At press time, there was no firm indication that the plaintiffs in Microsoft and Sun-Rype would be seeking leave to appeal. However, because of what’s at stake for the plaintiff’s bar, the policy implications of the rulings, the internal inconsistencies in B.C. law, and the divergence from what appears to be Ontario law, the cases are likely prime fodder for consideration by the Supreme Court. There’s also the hard statistic that the top court in recent years has, on a proportionate basis, overturned decisions of the B.C. Court of Appeal more frequently than any other provincial appeal court.

“I would be astounded if the plaintiffs didn’t get leave,” says Jay Strosberg of Sutts Strosberg LLP, a plaintiffs’ class action firm.

At the heart of the majority’s ruling in Microsoft is the Supreme Court’s decision in Kingstreet Investments Ltd. v. New Brunswick (Finance), in which the court rejected a “passing on” defence to a restitution claim in reasoning that a defendant can’t reduce its liability by establishing that some of the unlawful harm was passed on to others.

For its part, the B.C. Court of Appeal ruled that Kingstreet applied to antitrust law even though it arose in a completely different context.
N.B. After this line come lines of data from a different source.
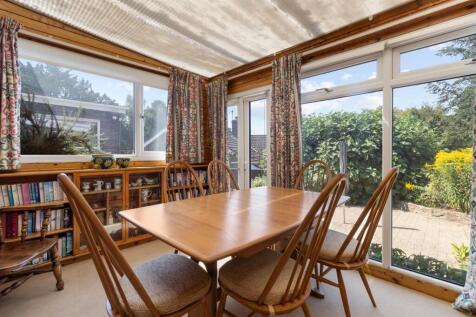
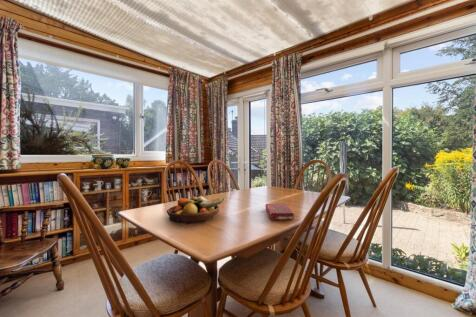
+ book [265,203,295,220]
+ fruit bowl [166,195,225,224]
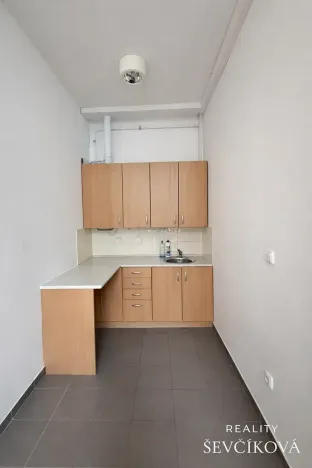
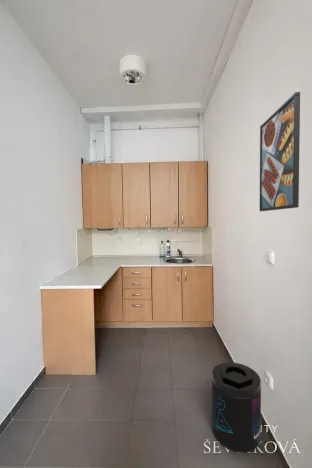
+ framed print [259,91,301,212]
+ supplement container [211,361,262,453]
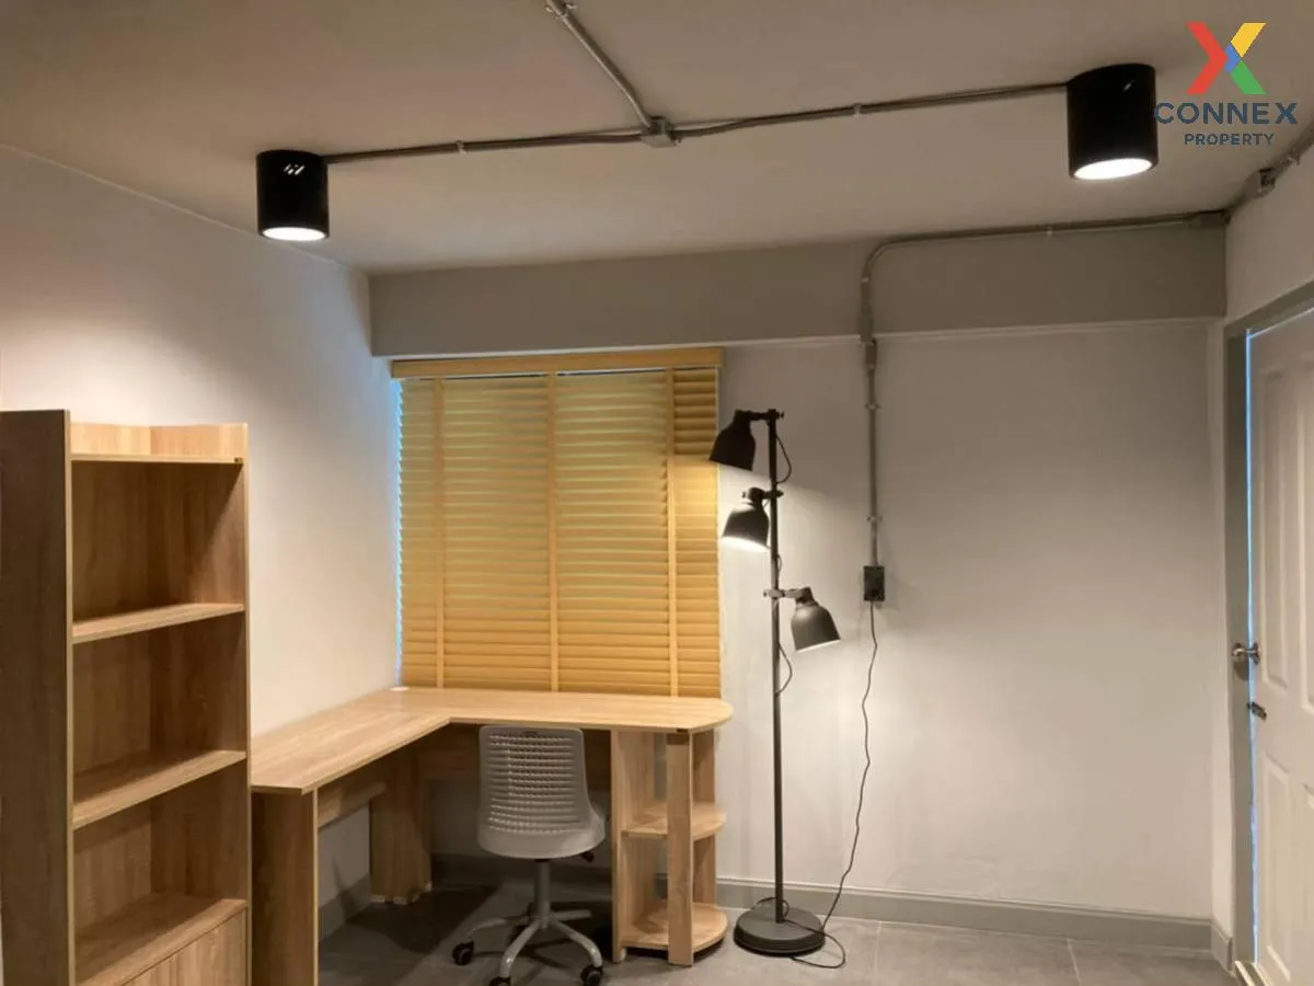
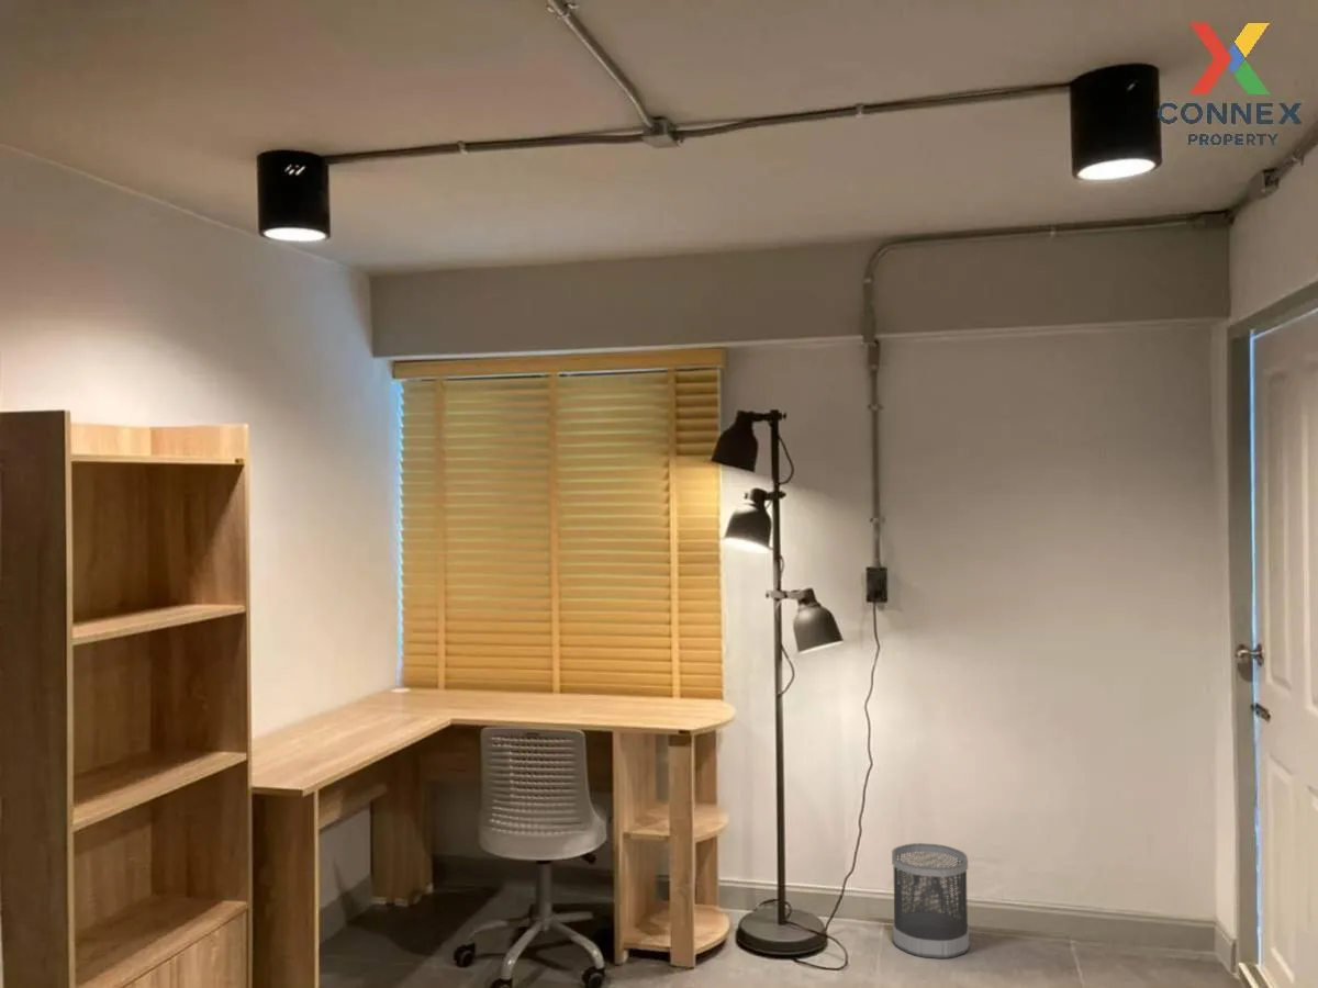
+ wastebasket [891,842,970,959]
The court also recognized that passing on was put forward as a defence in Kingstreet but went on to say that plaintiffs couldn’t use it offensively either.

“It’s not clear that Kingstreet was meant to apply to a statutory remedy as opposed to a statutory claim,” Naudie says. “But that doesn’t mean that there aren’t arguments of common sense against allowing indirect purchaser claims or that the B.C. rulings aren’t a proper reflection of policy considerations.”

An oft-cited argument of common sense relates to what the U.S. Supreme Court in Illinois Brick called the “futility” of attempting to apportion the loss as it passes on through the chain of distribution.

“What is true is that the B.C. decisions do create a windfall for direct purchasers who don’t have to account for the extent of the loss that they have passed on to indirect purchasers,” Naudie says. “The upshot is that the class action landscape has tilted in favour of direct purchaser class actions so that plaintiffs with pending or future cases will either have to retool their suits or hope that the Supreme Court grants leave and reverses on the indirect purchaser issue.”    From Strosberg’s perspective, that’s small comfort.

“However you look at it, Microsoft is a big setback for antitrust class actions,” he says.